L’utilisation industrielle du bois repose sur 4 grands secteurs :
Au niveau mondial, le bois est l’un des premiers produits du commerce international et il y occupe une place stratégique. Les perspectives de consommation des prochaines décennies montrent que dans un contexte de développement durable, le bois va s’affirmer comme incontournable parce qu’il est source de matière première et d’énergie, et l’un des seuls matériaux de construction au caractère indéfiniment renouvelable. Associé à une gestion forestière rigoureuse, l’industrie du bois est résolument un secteur d’avenir.
L’industrie papetière française utilise près de 70% de fibres ligneuses neuves provenant de bois d’éclaircie (favorisant ainsi la croissance des peuplements forestiers), les sous produits de scierie apportent le complément. En valorisant les sous-produits de la forêt et les papiers et cartons récupérés l’industrie papetière répond aux critères environnementaux du développement durable. Ce sont près de 10 millions de tonnes de papiers et cartons destinés aux usages graphiques, d’emballage, de conditionnement et d’hygiène qui sont produites actuellement en France, la croissance annuelle est de plus de 2% sur la dernière décennie. Près de 25 000 emplois, hors distribution et transformation sont directement concernés par cette activité.
Les plantes sont constituées, dans leur extrême richesse et diversité, de molécules aux structures complexes, dont les fonctionnalités répondent, lorsqu’elles sont valorisées, aux différents besoins des êtres vivants. L’émergence du concept de développement durable, la fin prévisible des ressources fossiles a conduit à porter un regard nouveau sur les fibres naturelles ou agroressources. Le champ d’application et de recherche est immense.

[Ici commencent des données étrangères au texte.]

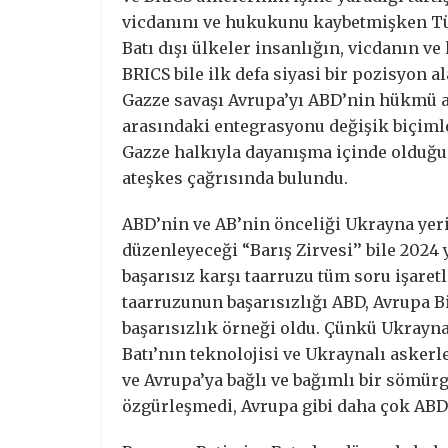
vicdanını ve hukukunu kaybetmişken Türk
Batı dışı ülkeler insanlığın, vicdanın v
BRICS bile ilk defa siyasi bir pozisyon 
Gazze savaşı Avrupa’yı ABD’nin hükmü al
arasındaki entegrasyonu değişik biçimle
Gazze halkıyla dayanışma içinde olduğu
ateşkes çağrısında bulundu.
ABD’nin ve AB’nin önceliği Ukrayna yeri
düzenleyeceği “Barış Zirvesi’’ bile 2024 
başarısız karşı taarruzu tüm soru işaret
taarruzunun başarısızlığı ABD, Avrupa Bi
başarısızlık örneği oldu. Çünkü Ukrayna t
Batı’nın teknolojisi ve Ukraynalı aske
ve Avrupa’ya bağlı ve bağımlı bir sömür
özgürleşmedi, Avrupa gibi daha çok ABD’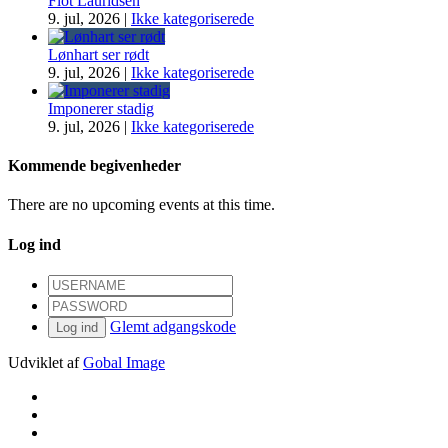
Flot Lauridsen
9. jul, 2026
|
Ikke kategoriserede
Lønhart ser rødt
9. jul, 2026
|
Ikke kategoriserede
Imponerer stadig
9. jul, 2026
|
Ikke kategoriserede
Kommende begivenheder
There are no upcoming events at this time.
Log ind
Glemt adgangskode
Log ind
Udviklet af
Gobal Image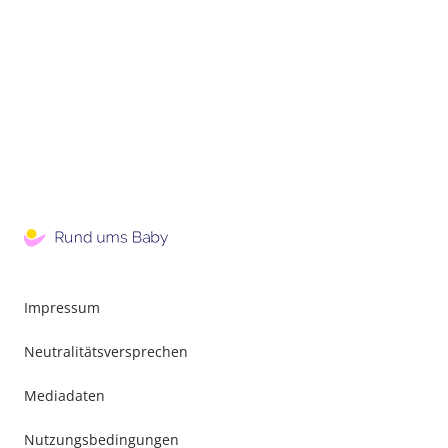
Impressum
Neutralitätsversprechen
Mediadaten
Nutzungsbedingungen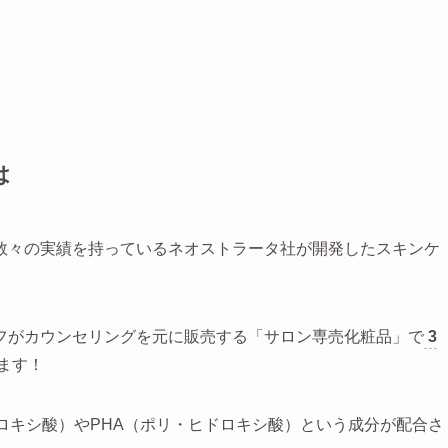
は
数々の実績を持っているネオストラータ社が開発したスキンケ
フがカウンセリングを元に販売する「サロン専売化粧品」で
3
ます！
ロキシ酸）やPHA（ポリ・ヒドロキシ酸）という成分が配合さ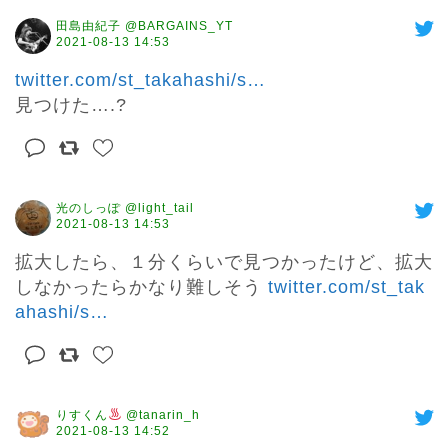
田島由紀子 @BARGAINS_YT
2021-08-13 14:53
twitter.com/st_takahashi/s
…
見つけた….?
光のしっぽ @light_tail
2021-08-13 14:53
拡大したら、１分くらいで見つかったけど、拡大
しなかったらかなり難しそう 
twitter.com/st_tak
ahashi/s
…
りすくん
@tanarin_h
2021-08-13 14:52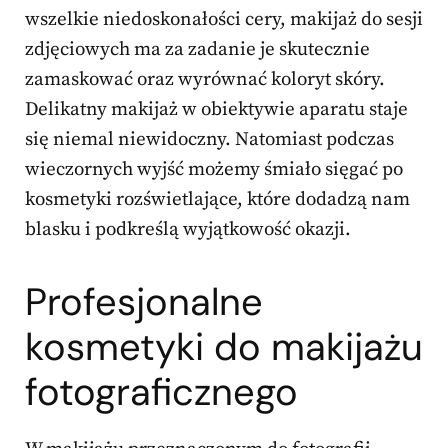
wszelkie niedoskonałości cery, makijaż do sesji
zdjęciowych ma za zadanie je skutecznie
zamaskować oraz wyrównać koloryt skóry.
Delikatny makijaż w obiektywie aparatu staje
się niemal niewidoczny. Natomiast podczas
wieczornych wyjść możemy śmiało sięgać po
kosmetyki rozświetlające, które dodadzą nam
blasku i podkreślą wyjątkowość okazji.
Profesjonalne
kosmetyki do makijażu
fotograficznego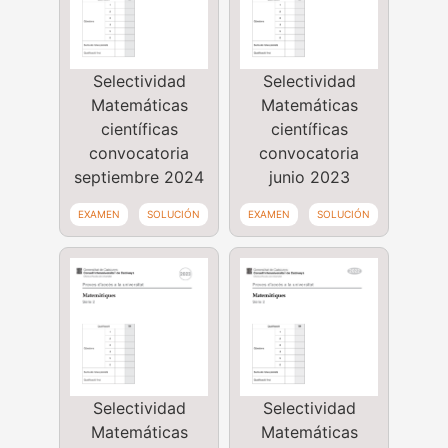
Selectividad
Selectividad
Matemáticas
Matemáticas
científicas
científicas
convocatoria
convocatoria
septiembre 2024
junio 2023
EXAMEN
SOLUCIÓN
EXAMEN
SOLUCIÓN
Selectividad
Selectividad
Matemáticas
Matemáticas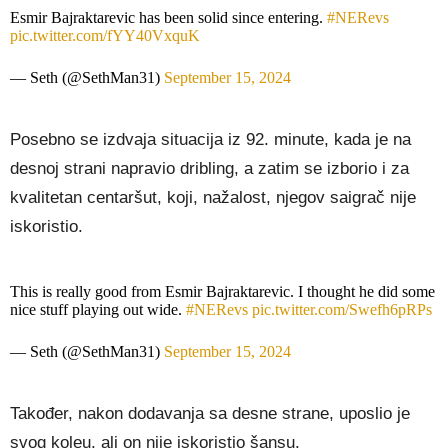
Esmir Bajraktarevic has been solid since entering.
#NERevs
pic.twitter.com/fYY40VxquK
— Seth (@SethMan31)
September 15, 2024
Posebno se izdvaja situacija iz 92. minute, kada je na
desnoj strani napravio dribling, a zatim se izborio i za
kvalitetan centaršut, koji, nažalost, njegov saigrač nije
iskoristio.
This is really good from Esmir Bajraktarevic. I thought he did some
nice stuff playing out wide.
#NERevs
pic.twitter.com/Swefh6pRPs
— Seth (@SethMan31)
September 15, 2024
Također, nakon dodavanja sa desne strane, uposlio je
svog koleu, ali on nije iskoristio šansu.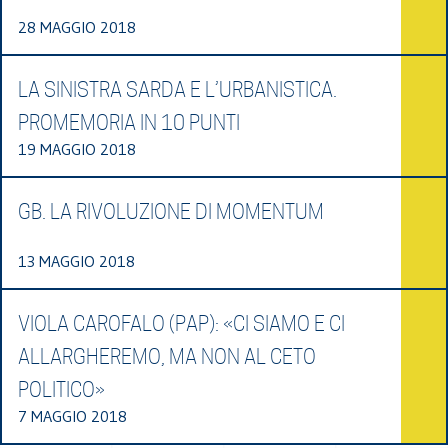
28 MAGGIO 2018
LA SINISTRA SARDA E L’URBANISTICA.
PROMEMORIA IN 10 PUNTI
19 MAGGIO 2018
GB. LA RIVOLUZIONE DI MOMENTUM
13 MAGGIO 2018
VIOLA CAROFALO (PAP): «CI SIAMO E CI
ALLARGHEREMO, MA NON AL CETO
POLITICO»
7 MAGGIO 2018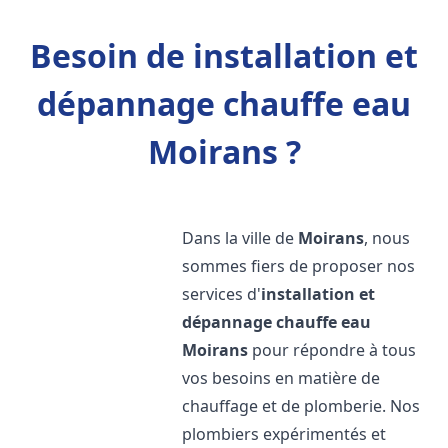
Besoin de installation et
dépannage chauffe eau
Moirans ?
Dans la ville de
Moirans
, nous
sommes fiers de proposer nos
services d'
installation et
dépannage chauffe eau
Moirans
pour répondre à tous
vos besoins en matière de
chauffage et de plomberie. Nos
plombiers expérimentés et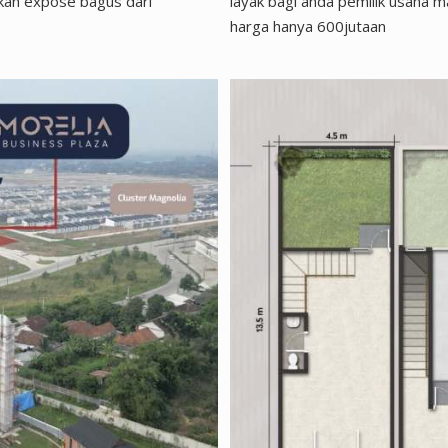
kan expose bagus dari
layak bagi anda pemilik usaha 
harga hanya 600jutaan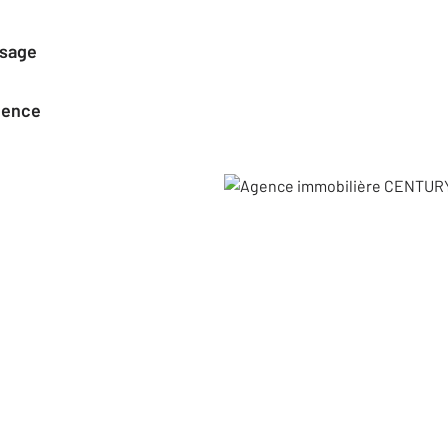
ssage
agence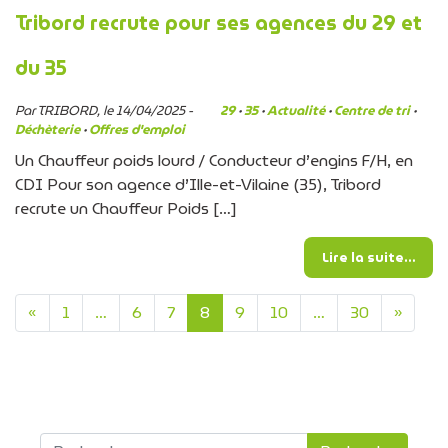
Tribord recrute pour ses agences du 29 et
du 35
Par TRIBORD, le 14/04/2025 -
29
·
35
·
Actualité
·
Centre de tri
·
Déchèterie
·
Offres d'emploi
Un Chauffeur poids lourd / Conducteur d’engins F/H, en
CDI Pour son agence d’Ille-et-Vilaine (35), Tribord
recrute un Chauffeur Poids […]
from
Lire la suite…
Navigation dans les artic
«
1
…
6
7
8
9
10
…
30
»
Recherche pour :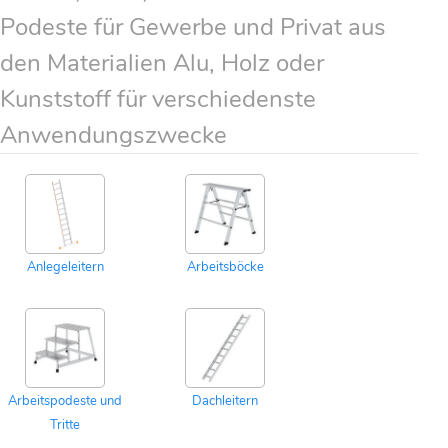
Podeste für Gewerbe und Privat aus
den Materialien Alu, Holz oder
Kunststoff für verschiedenste
Anwendungszwecke
Anlegeleitern
Arbeitsböcke
Arbeitspodeste und
Dachleitern
Tritte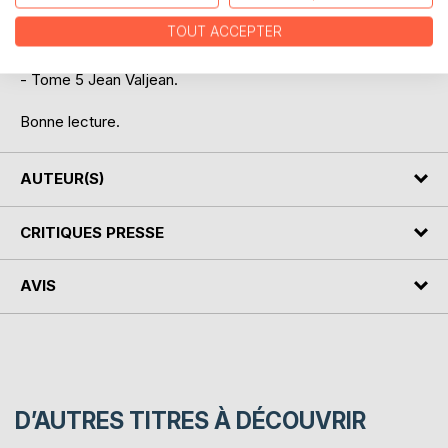
- Tome 2 Cosette
TOUT ACCEPTER
- Tome 3 Marius
- Tome 4 L'idylle rue plumet et l'épopée rue Saint-Denis
- Tome 5 Jean Valjean.
Bonne lecture.
AUTEUR(S)
CRITIQUES PRESSE
AVIS
D’AUTRES TITRES À DÉCOUVRIR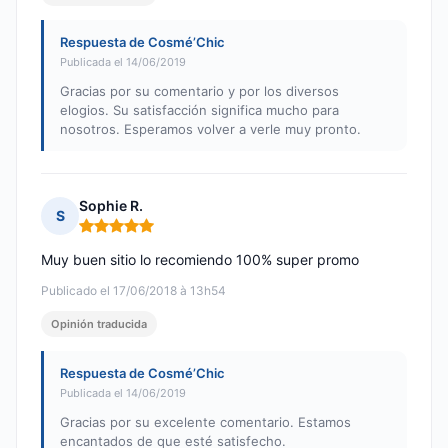
Respuesta de Cosmé’Chic
Publicada el 14/06/2019
Gracias por su comentario y por los diversos
elogios. Su satisfacción significa mucho para
nosotros. Esperamos volver a verle muy pronto.
Sophie R.
S
Nota: 5 de 5
Muy buen sitio lo recomiendo 100% super promo
Publicado el 17/06/2018 à 13h54
Opinión traducida
Respuesta de Cosmé’Chic
Publicada el 14/06/2019
Gracias por su excelente comentario. Estamos
encantados de que esté satisfecho.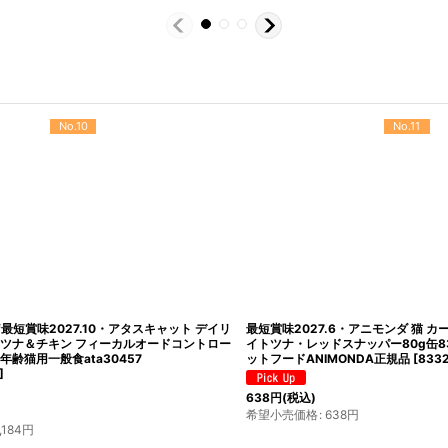
No.10
No.11
最短賞味2027.10・アタスキャット デイリ
最短賞味2027.6・アニモンダ 猫 カー
ナ＆チキン フィーカルオードコントロー
イトツナ・レッドスナッパー80g缶833
齢猫用一般食ata30457
ットフードANIMONDA正規品
[
83321
]
638
円
(税込)
希望小売価格
:
638
円
4
円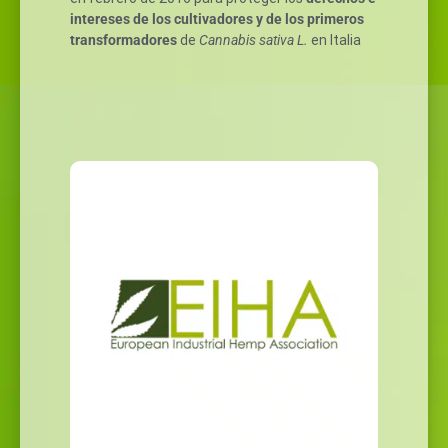
intereses de los cultivadores y de los primeros
transformadores
de
Cannabis sativa L.
en Italia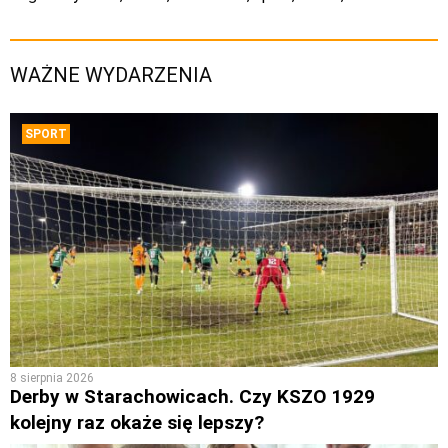
WAŻNE WYDARZENIA
SPORT
8 sierpnia 2026
Derby w Starachowicach. Czy KSZO 1929
kolejny raz okaże się lepszy?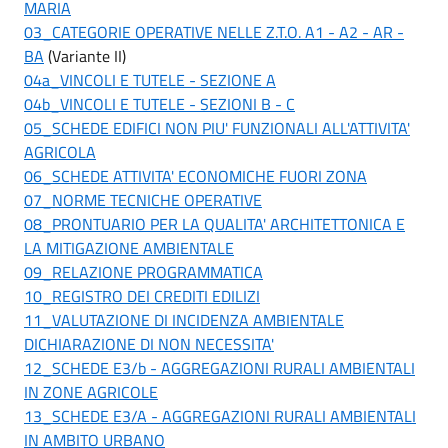
MARIA
03_CATEGORIE OPERATIVE NELLE Z.T.O. A1 - A2 - AR -
BA
(Variante II)
04a_VINCOLI E TUTELE - SEZIONE A
04b_VINCOLI E TUTELE - SEZIONI B - C
05_SCHEDE EDIFICI NON PIU' FUNZIONALI ALL'ATTIVITA'
AGRICOLA
06_SCHEDE ATTIVITA' ECONOMICHE FUORI ZONA
07_NORME TECNICHE OPERATIVE
08_PRONTUARIO PER LA QUALITA' ARCHITETTONICA E
LA MITIGAZIONE AMBIENTALE
09_RELAZIONE PROGRAMMATICA
10_REGISTRO DEI CREDITI EDILIZI
11_VALUTAZIONE DI INCIDENZA AMBIENTALE
DICHIARAZIONE DI NON NECESSITA'
12_SCHEDE E3/b - AGGREGAZIONI RURALI AMBIENTALI
IN ZONE AGRICOLE
13_SCHEDE E3/A - AGGREGAZIONI RURALI AMBIENTALI
IN AMBITO URBANO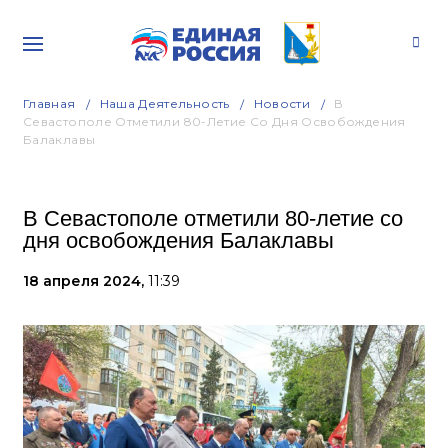
Главная
Наша Деятельность
Новости
В
Севастополе Отметили 80-Летие Со Дня Освобождения
Балаклавы
В Севастополе отметили 80-летие со
дня освобождения Балаклавы
18 апреля 2024,
11:39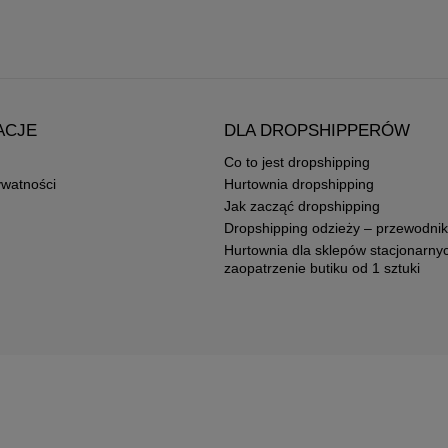
ACJE
DLA DROPSHIPPERÓW
Co to jest dropshipping
ywatności
Hurtownia dropshipping
Jak zacząć dropshipping
Dropshipping odzieży – przewodnik
Hurtownia dla sklepów stacjonarny
zaopatrzenie butiku od 1 sztuki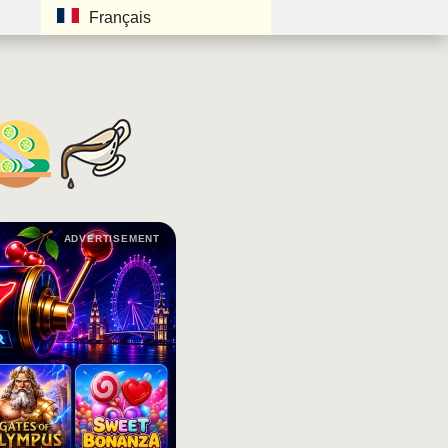
Français
ADVERTISEMENT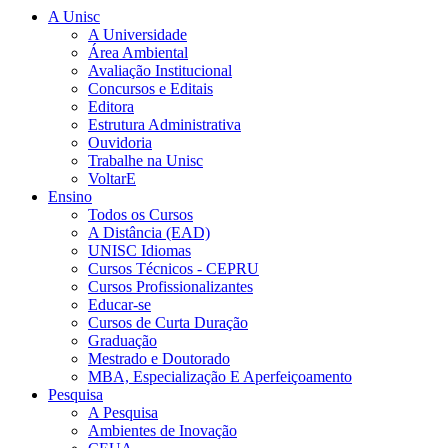
A Unisc
A Universidade
Área Ambiental
Avaliação Institucional
Concursos e Editais
Editora
Estrutura Administrativa
Ouvidoria
Trabalhe na Unisc
VoltarE
Ensino
Todos os Cursos
A Distância (EAD)
UNISC Idiomas
Cursos Técnicos - CEPRU
Cursos Profissionalizantes
Educar-se
Cursos de Curta Duração
Graduação
Mestrado e Doutorado
MBA, Especialização E Aperfeiçoamento
Pesquisa
A Pesquisa
Ambientes de Inovação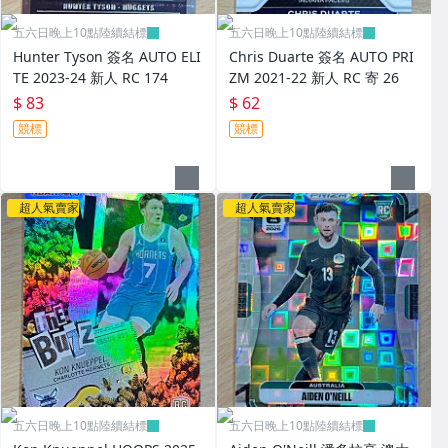
五六日晚上10點陸續結標
五六日晚上10點陸續結標
Hunter Tyson 簽名 AUTO ELI
Chris Duarte 簽名 AUTO PRI
TE 2023-24 新人 RC 174
ZM 2021-22 新人 RC 寄 26
$ 83
$ 62
競標
競標
超人氣賣家
超人氣賣家
五六日晚上10點陸續結標
五六日晚上10點陸續結標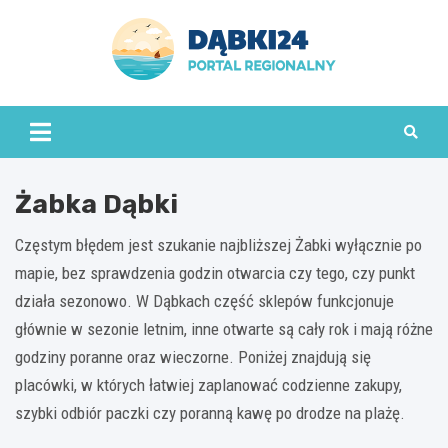
Skip
to
content
dabki24.pl
Żabka Dąbki
Częstym błędem jest szukanie najbliższej Żabki wyłącznie po
mapie, bez sprawdzenia godzin otwarcia czy tego, czy punkt
działa sezonowo. W Dąbkach część sklepów funkcjonuje
głównie w sezonie letnim, inne otwarte są cały rok i mają różne
godziny poranne oraz wieczorne. Poniżej znajdują się
placówki, w których łatwiej zaplanować codzienne zakupy,
szybki odbiór paczki czy poranną kawę po drodze na plażę.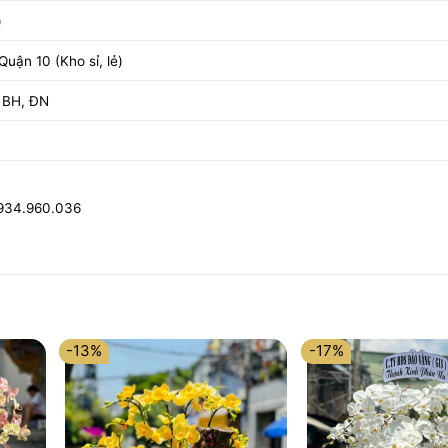
)
uận 10 (Kho sỉ, lẻ)
 BH, ĐN
0934.960.036
-13%
-17%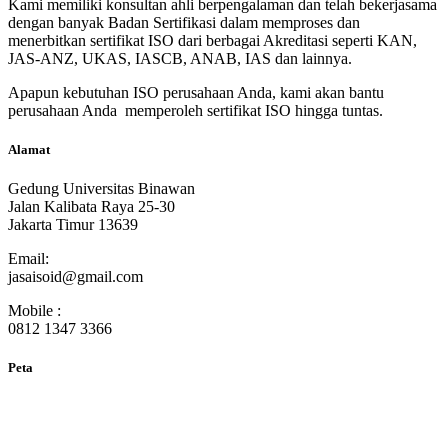
Kami memiliki konsultan ahli berpengalaman dan telah bekerjasama
dengan banyak Badan Sertifikasi dalam memproses dan
menerbitkan sertifikat ISO dari berbagai Akreditasi seperti KAN,
JAS-ANZ, UKAS, IASCB, ANAB, IAS dan lainnya.
Apapun kebutuhan ISO perusahaan Anda, kami akan bantu
perusahaan Anda memperoleh sertifikat ISO hingga tuntas.
Alamat
Gedung Universitas Binawan
Jalan Kalibata Raya 25-30
Jakarta Timur 13639
Email:
jasaisoid@gmail.com
Mobile :
0812 1347 3366
Peta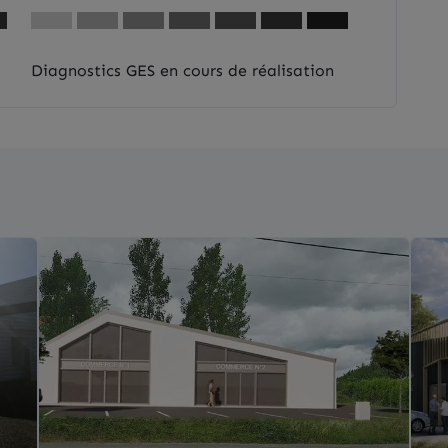
Diagnostics GES en cours de réalisation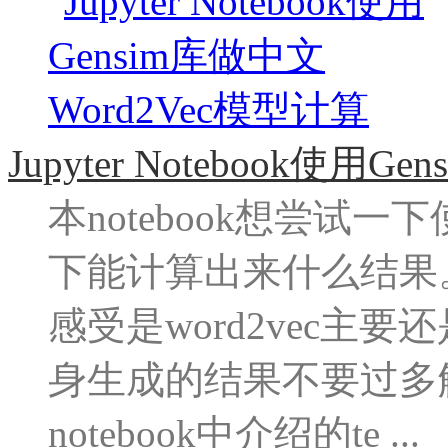
Jupyter Notebook使用
本notebook想尝试
下能计算出来什么结果。演
感受是word2vec主
身生成的结果不要过多
notebook中介绍的te ...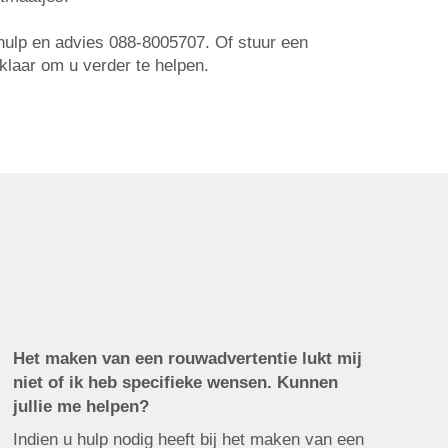
r hulp en advies 088-8005707. Of stuur een
 klaar om u verder te helpen.
Het maken van een rouwadvertentie lukt mij
niet of ik heb specifieke wensen. Kunnen
jullie me helpen?
Indien u hulp nodig heeft bij het maken van een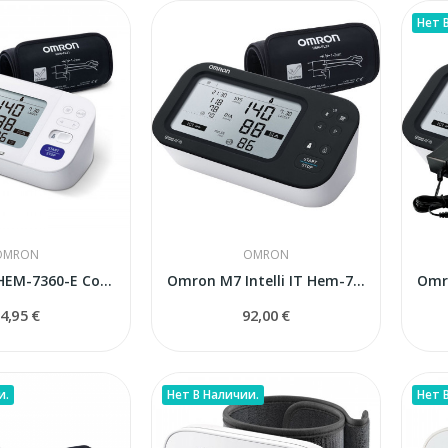
Нет 
OMRON
OMRON
Omron M6 HEM-7360-E Comfort тонометр с адаптером
Omron M7 Intelli IT Hem-7380T1 тонометр
4,95 €
92,00 €
и.
Нет В Наличии.
Нет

Il se traduit déjà aujourd’hui par de nouvelles générations de matériaux : matériaux d’isolation thermique ou phonique utilisant le chanvre, matériaux souples comme les viscoses tirés du bois à partir d’un procédé papetier, composites à partir de lin utilisés dans l’automobile, polymères biodégradables élaborés à partir des végétaux, papiers spéciaux intégrant les fibres courtes de lin, de chanvre, béton de fibres…etc
L’utilisation des fibres naturelles (lin, chanvre, jute, Sisal, kenaf…) dans l’industrie automobile à quadruplé en moins de 5 ans en Europe. Dans le secteur de l’énergie les biocarburants constituent une alternative aux énergies fossiles. Le Conseil national de la recherche a estimé que le taux de substitution des agroressources aux sources fossiles pourrait atteindre 50% aux milieu du XXIème siècle.
Le positionnement de l’ENSTIB sur ces différents secteurs répond clairement à un enjeu socio-économique majeur : celui de la valorisation industrielle des matériaux et énergies renouvelables. C’est l’expression même du développement durable : « un développement qui répond aux besoins du présent sans compromettre la capacité des générations futures à répondre aux leurs » UICN 1980.